Grand frère

charlinette

Sylvain, on dit "Monsieur Barrier" James, on dit " Monsieur Toseland". Moi je dis " merde" je veux parler à mon frère.

C'est étrange de ne pas savoir comment s'adresser à son frère, ou a sa soeur, quand on ne les connait pas, qu'ils sont Grands et Adultes dans leur vie. La sérénité voudrait que je ne me pose même pas ce genre de questions : mais avec eux, c'est indéniable, on a pas le choix. On se les pose quand même. Je lis tellement souvent le "pilote", le " champion du monde", le " motard", qu'au final, j"en viens à me demander si un jour j'aurais le droit d'appeler mon frère aîné, Grand frère, ou Sylvain, tout court, sans user de stratégies de communication pour avoir l'air bien classe comme gamine, comme jeune femme, ouai, de vingt-trois ans. Alors oui, je ne voulais pas de cette distance, moi. Pas de cette image là du Parfait Connard perché sur ses podiums et coupe à la main, au milieu de ses amis bien pensants et bien catégoriques sur les sujets suivants : Amour c'est dangereux.
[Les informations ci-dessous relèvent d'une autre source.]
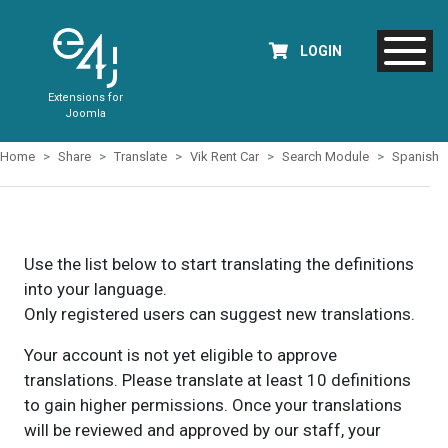
LOGIN
Extensions for
Joomla
Home
Share
Translate
Vik Rent Car
Search Module
Spanish
Use the list below to start translating the definitions
into your language.
Only registered users can suggest new translations.
Your account is not yet eligible to approve
translations. Please translate at least 10 definitions
to gain higher permissions. Once your translations
will be reviewed and approved by our staff, your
Le cul et le Sexe passent avant, du moment que la nana est soit, bien foutue, soit qu'elle a un nom, c'est bon. 

Puis moi, je suis là, même pas chez moi, chez mon meilleur ami et son copain, dans l'idée de ne pas m'installer pour trop longtemps parce que j'ai nul part où aller, pas de foyer stable, un boulot que je suis en train de chercher, à la rue en quelque sorte même si pour l'instant, ça n'est pas encore arrivé. J'ai peur des villes parce que je ne les vois plus pareilles. J'ai peur de l'avenir parce qu'un seul faux pas, un mauvais choix ou une malchance de plus, c'est la bascule dans un Monde qui n'est franchement pas enviable et bien pointé du doigt. Pourtant, quand je réfléchis, je n'ai pas de problèmes particuliers. J'ai fais des études, j'ai travaillé déjà, mais j'ai aussi été maltraitée psychologiquement par une multitude de gens, dont mon frère aîné. Ah, Le Champion ! Le Grand Champion adulé des foules et qui laisserait crever sa petite soeur dans la misère la plus totale. C'est un peu l'histoire de Renaud, le chanteur, avec son frère jumeau. Sauf que moi, je ne bois que de l'eau. 

Puis honnêtement, j'ai toujours été stable et malgré tout ce mal affligé sur moi, je le suis restée. Mais honnêtement, j'ai toujours eu envie de faire des projets, de les réaliser et de m'en sortir. Mais honnêtement, j'ai toujours eu envie d'écrire ce parfait Connard là sans arriver à trouver les mots : ce frère aîné. Les mots à ses moqueries. Les mots à sa bêtise. Les mots à sa méchanceté. Et quand je vois son meilleur ami, je comprends mieux d'où vient la stupidité de mon frère : James, Champion ! James, Pilote ! James, le grand Garçon tout Gentil ! En réalité, un tyran parmi d'autres plus attaché à ses affaires et avec pour seul caractéristique humaine, ce qu'on appelle en France avoir de la Charité : Vous savez, bonne famille, bien Catholique et Bien croyante qui ne juge en rien les plus démunis, parce que c'est très mal vu ! Attention ! 

Mais ce sont pourtant les mêmes qui tiennent des théories sur la vie, sur le monde sportif et des jours, je me dis que si Notre Monde va si mal, c'est à cause de gens comme ça. Il a lancé et sauvé la carrière de mon frère : Admiration familiale totale ! Mais s'il l'a fait c'est parce que y'avait du Potentiel. 

Au final, j'étais pareille, avant. J'aimais chanter, j'aimais créer, j'aimais écrire et j'avais à coeur de repérer les nouveaux talents, vision de l'excellence sportive et du coaching en but de performance : et puis quoi ? A quoi ça peut bien servir d'être comme ça ? Tendre une main à un pilote c'est faire couler son rival. Et c'est pareil, dans la vie. Tendre la main à mon frère c'était s'assurer qu'il couperait les ponts un jour avec sa petite soeur. 

Et aussi dingue et fou que cela puisse paraître, si je ne tiens qu'une seule personne pour responsable de la situation actuelle : ma situation c'est à dire à la rue ou presque, c'est lui. Ce James si parfait qui a rendu ma véritable famille tellement superficielle et tellement Conne. Ce Super James, adulé de ma belle-mère. Ces deux Stars, James et sa femme, qui mettent des paillettes dans les yeux de Sylvain. 

Pendant que la petite soeur, la vraie, est en train de crever dans l'indifférence la plus totale et ça, ça fait marrer. La folie fait toujours marrer, il faut croire.

Et mon frère aîné passe sa vie à rigoler.